熊本地震の経験を話す熊本県益城町立広安西小学校の井手文雄校長=佐賀市文化会館

 防災教育をテーマにした講演会と実践報告会が25日、佐賀市文化会館であった。児童約20人が今も仮設住宅から通学している熊本県益城町立広安西小学校の井手文雄校長(60)が、2016年4月の熊本地震を振り返り、学校が避難所になった場合の大切な観点として、命を守ることに加え「安心感の醸成や寄り添う姿勢」を強調した。

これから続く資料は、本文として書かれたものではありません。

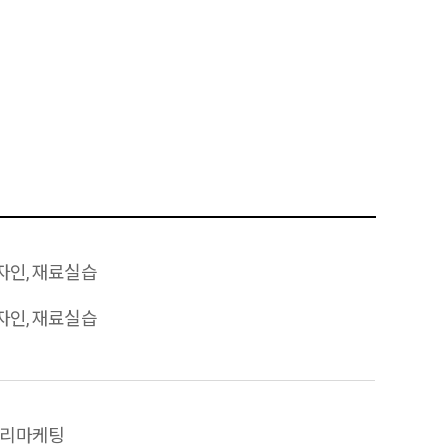
자인, 재료실습
자인, 재료실습
주얼리마케팅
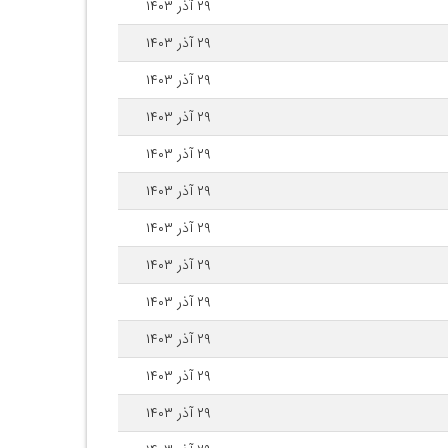
۲۹ آذر ۱۴۰۳
۲۹ آذر ۱۴۰۳
۲۹ آذر ۱۴۰۳
۲۹ آذر ۱۴۰۳
۲۹ آذر ۱۴۰۳
۲۹ آذر ۱۴۰۳
۲۹ آذر ۱۴۰۳
۲۹ آذر ۱۴۰۳
۲۹ آذر ۱۴۰۳
۲۹ آذر ۱۴۰۳
۲۹ آذر ۱۴۰۳
۲۹ آذر ۱۴۰۳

 広安西小には最も多いときで800人が体育館などに避難した。闘病中など配慮が必要な家族が訪れるたび、特別支援学級などを開放して対応を重ねた。

 身を寄せた人たちも、受け入れる側も精神的に厳しい状況に置かれることから、「笑顔で次の日につなぐ方法を考えた」という。教師に「交通大臣」「サロン大臣」といった役職を与え、少しでも笑顔で活動できるような環境づくりをしたほか、避難所の巡回を心掛け、困り事が話しやすくなるように、顔が見える関係づくりに努めた。

 リーダーの姿勢については、職員のチームワークで難局を乗り越えてきた経験から「部下職員の行動は追認し、積極的に評価する姿勢も重要」と指摘した。

 佐賀県教育委員会などが主催し教職員ら460人が参加した。